WHAT THIS TASK INVOLVES
What lines below include the string "down"? Pick them out and copy them.

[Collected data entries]

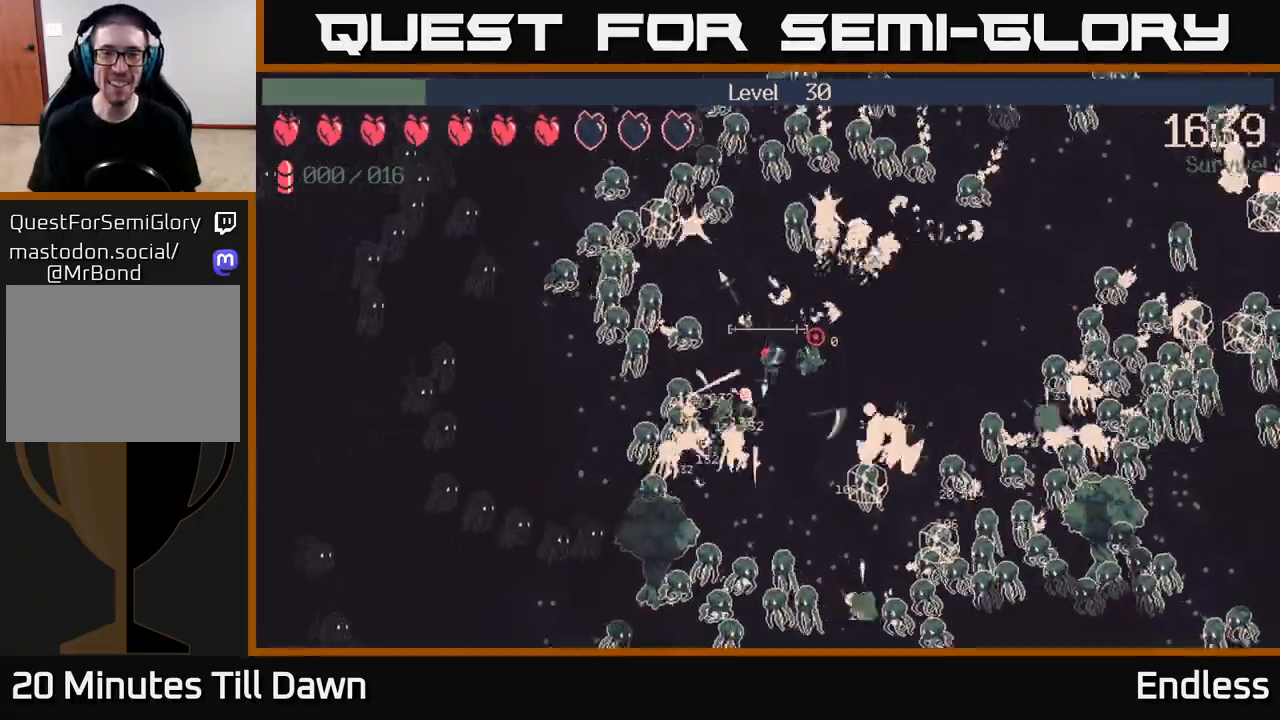
{"buttons": [], "left_stick": "down-right", "right_stick": "right", "events": [[50, "L2", "up"], [150, "L2", "down"], [267, "L2", "up"], [300, "left_stick", "right"], [333, "L2", "down"], [400, "left_stick", "down-right"], [450, "L2", "up"]]}
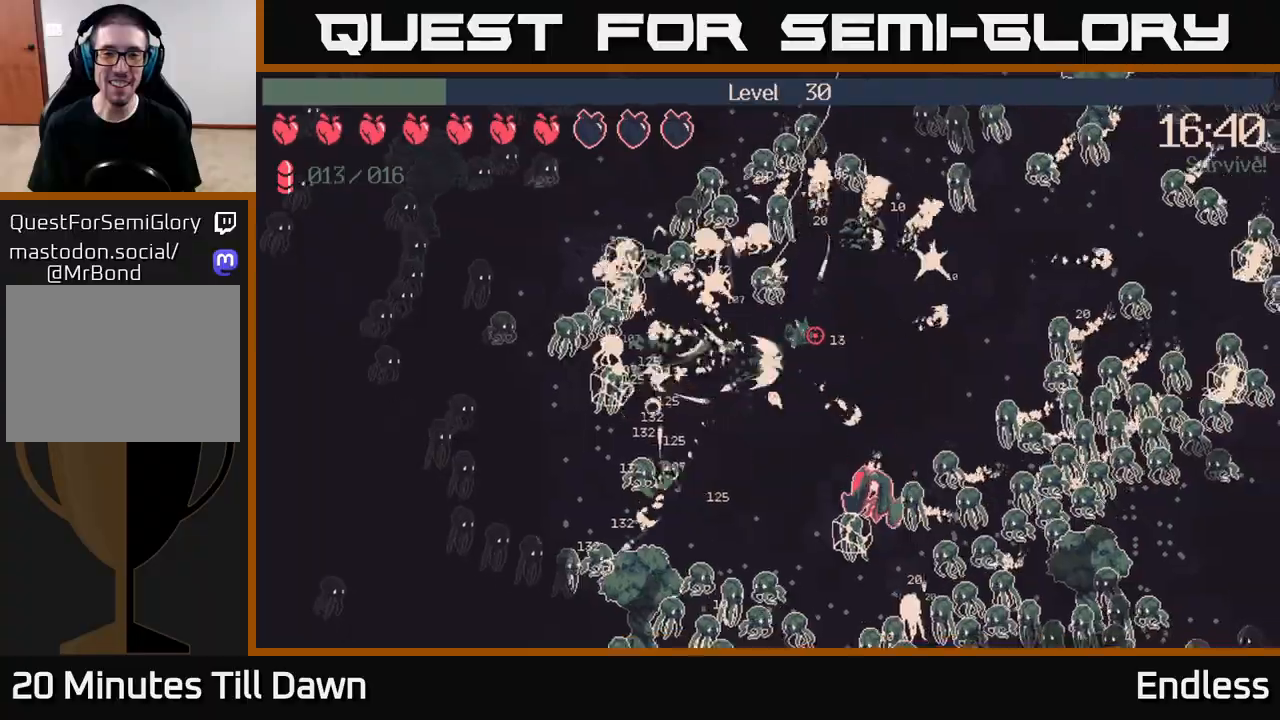
{"buttons": [], "left_stick": "down-left", "right_stick": "right", "events": [[133, "left_stick", "up-left"], [317, "left_stick", "down-left"]]}
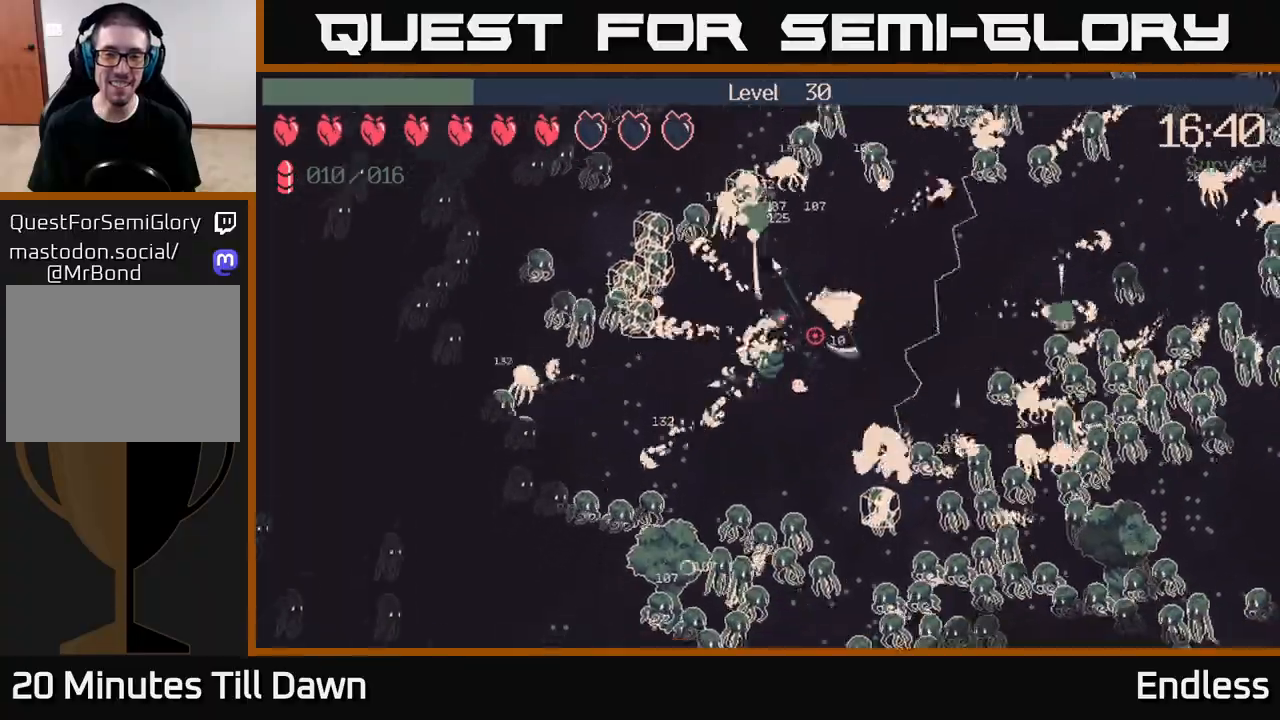
{"buttons": [], "left_stick": "left", "right_stick": "right", "events": [[133, "left_stick", "left"], [283, "left_stick", "down-left"], [450, "left_stick", "left"]]}
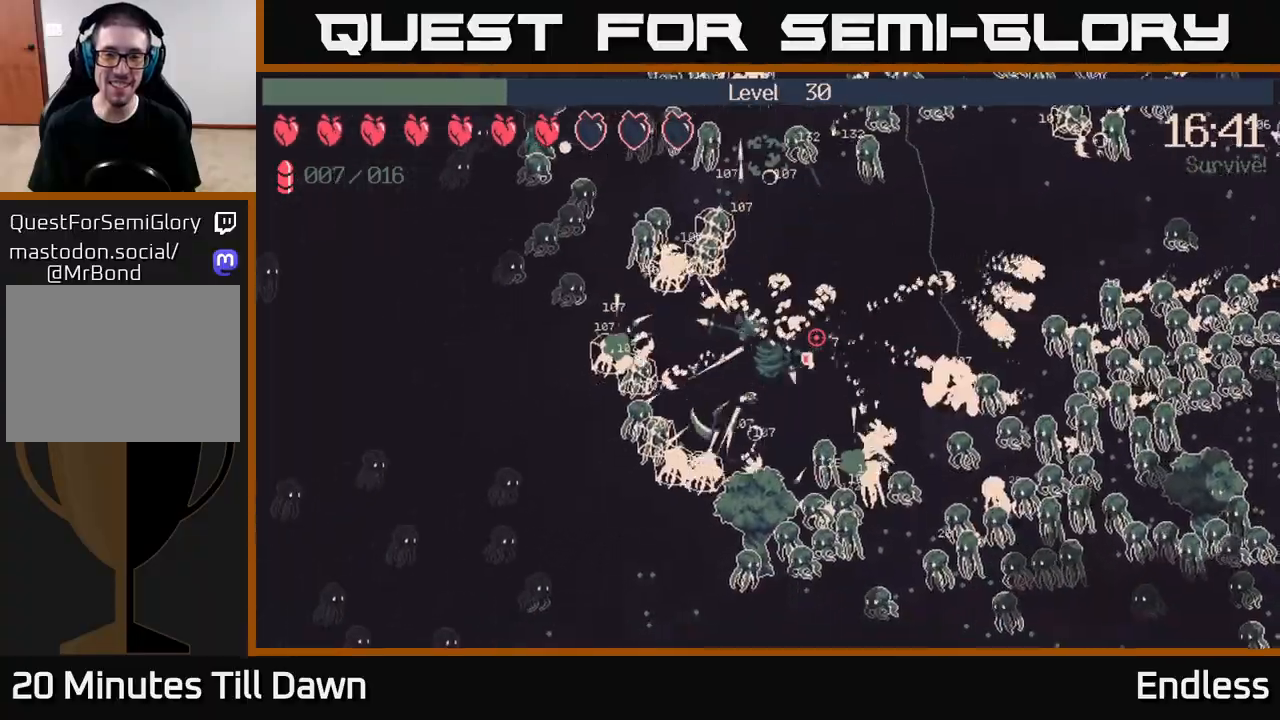
{"buttons": [], "left_stick": "right", "right_stick": "right", "events": [[17, "left_stick", "up-left"], [117, "left_stick", "up-right"], [500, "left_stick", "right"]]}
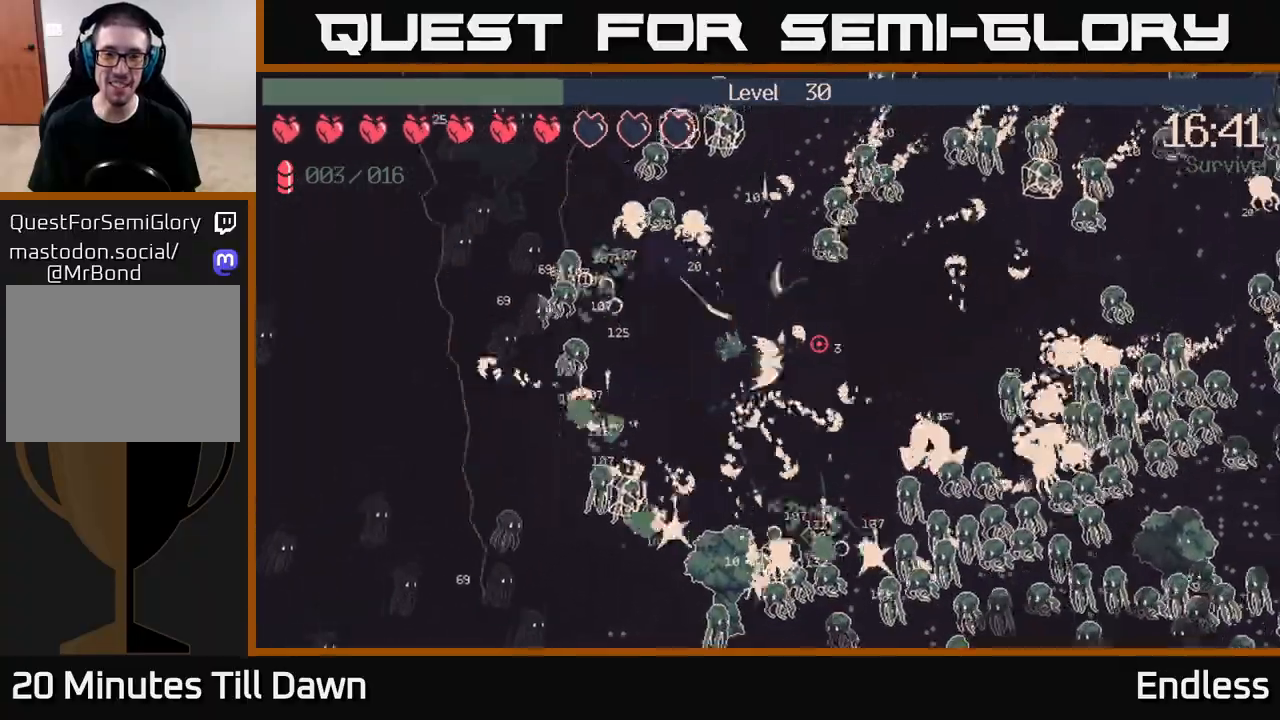
{"buttons": [], "left_stick": "up-right", "right_stick": "right", "events": [[33, "left_stick", "down-right"], [167, "left_stick", "down-left"], [267, "left_stick", "up-left"], [367, "left_stick", "up"], [500, "left_stick", "up-right"]]}
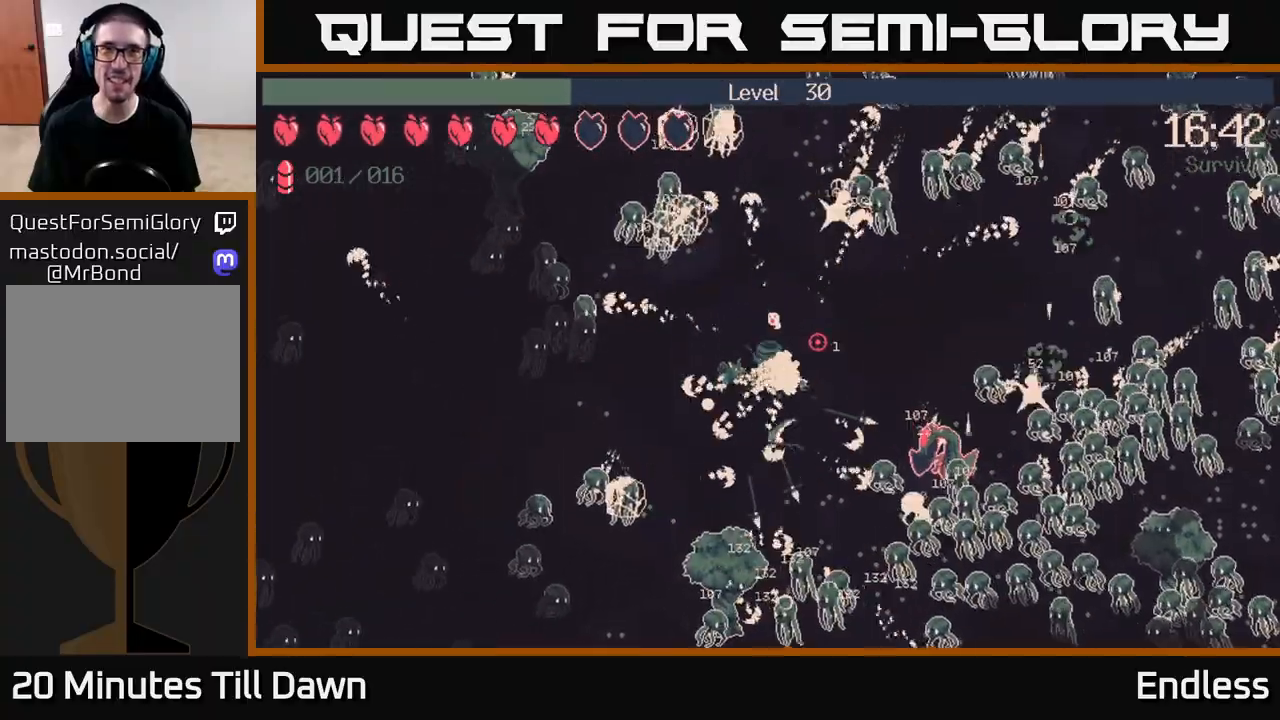
{"buttons": [], "left_stick": "up-right", "right_stick": "right", "events": [[133, "left_stick", "up"], [283, "left_stick", "up-left"], [467, "left_stick", "up-right"]]}
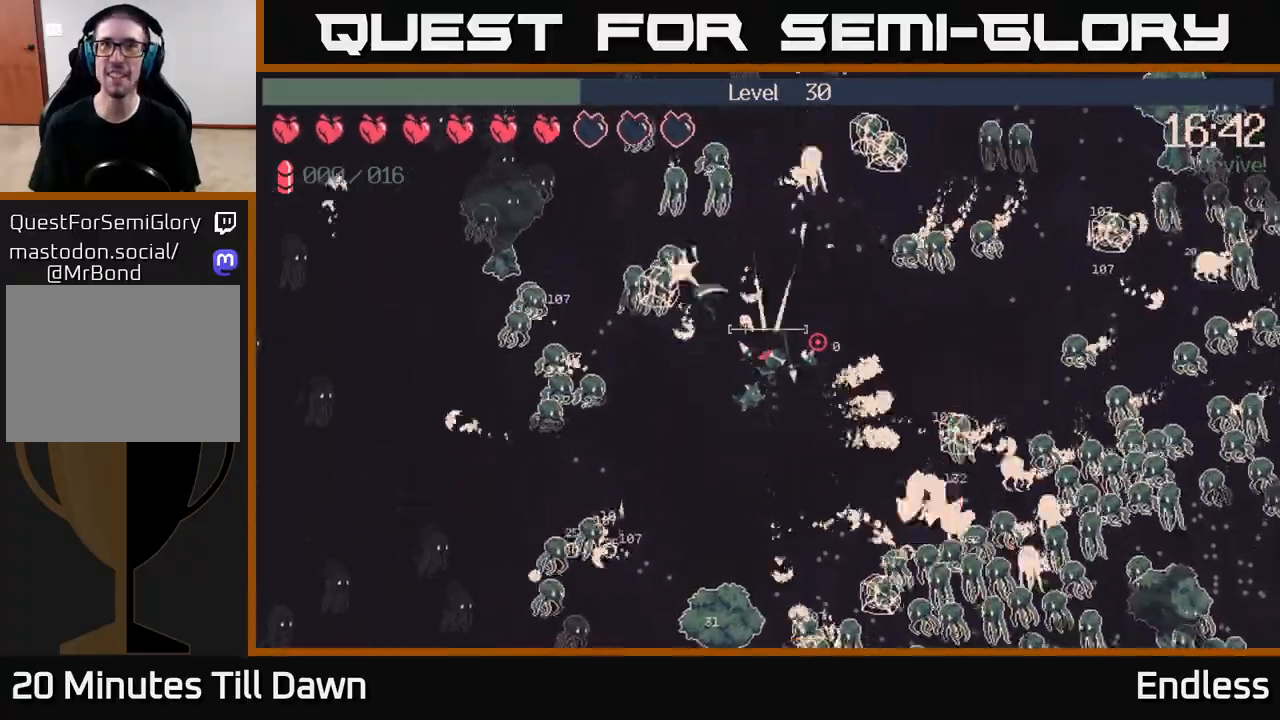
{"buttons": ["L2"], "left_stick": "right", "right_stick": "right", "events": [[100, "left_stick", "down"], [283, "left_stick", "down-right"], [400, "left_stick", "right"], [500, "L2", "down"]]}
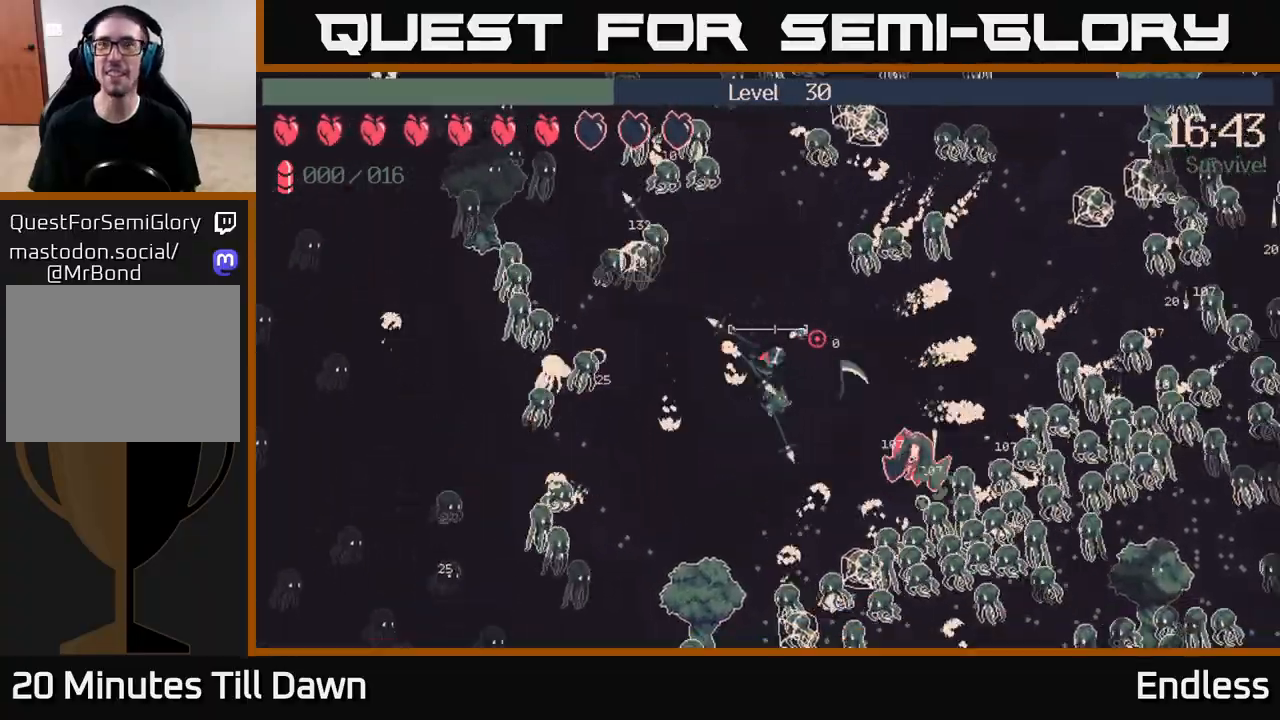
{"buttons": ["L2"], "left_stick": "right", "right_stick": "right", "events": [[50, "left_stick", "up-right"], [133, "L2", "up"], [167, "left_stick", "left"], [200, "L2", "down"], [317, "L2", "up"], [333, "left_stick", "up"], [383, "L2", "down"], [500, "left_stick", "right"]]}
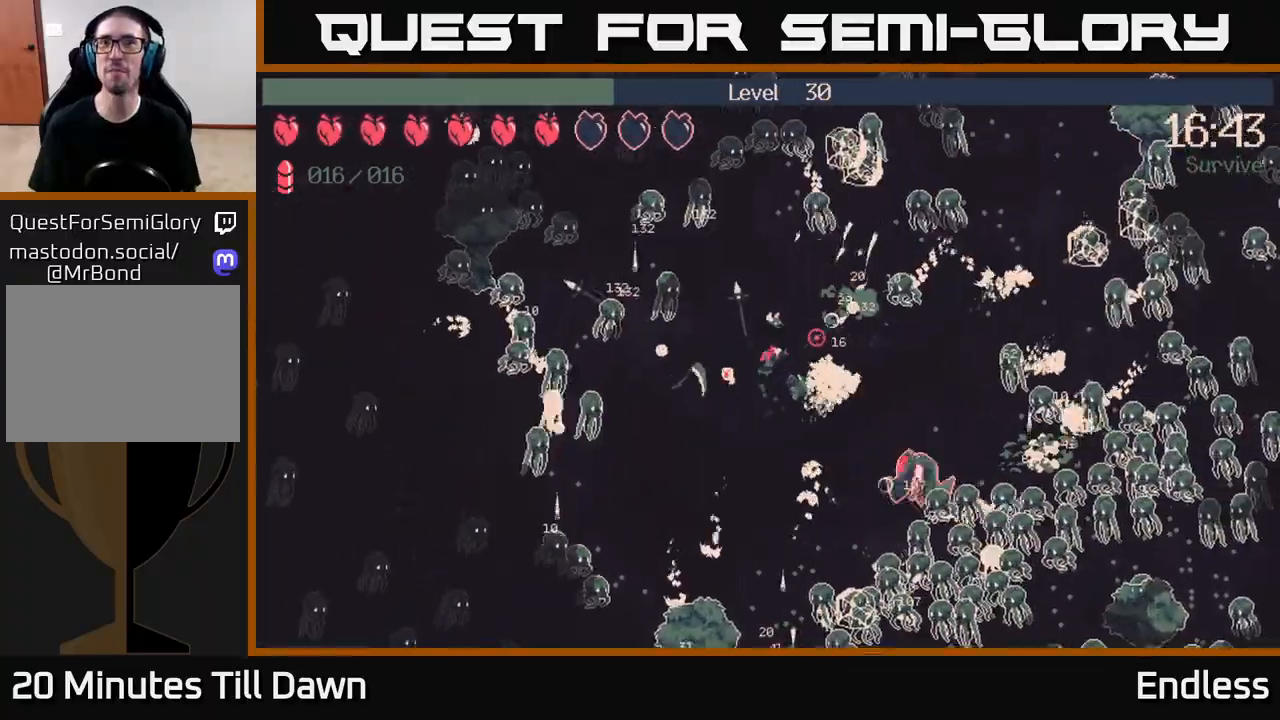
{"buttons": [], "left_stick": "center", "right_stick": "right", "events": [[17, "L2", "up"], [33, "left_stick", "up"], [67, "L2", "down"], [67, "left_stick", "left"], [200, "L2", "up"], [200, "left_stick", "center"]]}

EXPECTED ANSWER
{"buttons": [], "left_stick": "down-right", "right_stick": "right", "events": [[50, "L2", "up"], [150, "L2", "down"], [267, "L2", "up"], [300, "left_stick", "right"], [333, "L2", "down"], [400, "left_stick", "down-right"], [450, "L2", "up"]]}
{"buttons": [], "left_stick": "down-left", "right_stick": "right", "events": [[133, "left_stick", "up-left"], [317, "left_stick", "down-left"]]}
{"buttons": [], "left_stick": "left", "right_stick": "right", "events": [[133, "left_stick", "left"], [283, "left_stick", "down-left"], [450, "left_stick", "left"]]}
{"buttons": [], "left_stick": "up-right", "right_stick": "right", "events": [[33, "left_stick", "down-right"], [167, "left_stick", "down-left"], [267, "left_stick", "up-left"], [367, "left_stick", "up"], [500, "left_stick", "up-right"]]}
{"buttons": ["L2"], "left_stick": "right", "right_stick": "right", "events": [[100, "left_stick", "down"], [283, "left_stick", "down-right"], [400, "left_stick", "right"], [500, "L2", "down"]]}
{"buttons": ["L2"], "left_stick": "right", "right_stick": "right", "events": [[50, "left_stick", "up-right"], [133, "L2", "up"], [167, "left_stick", "left"], [200, "L2", "down"], [317, "L2", "up"], [333, "left_stick", "up"], [383, "L2", "down"], [500, "left_stick", "right"]]}
{"buttons": [], "left_stick": "center", "right_stick": "right", "events": [[17, "L2", "up"], [33, "left_stick", "up"], [67, "L2", "down"], [67, "left_stick", "left"], [200, "L2", "up"], [200, "left_stick", "center"]]}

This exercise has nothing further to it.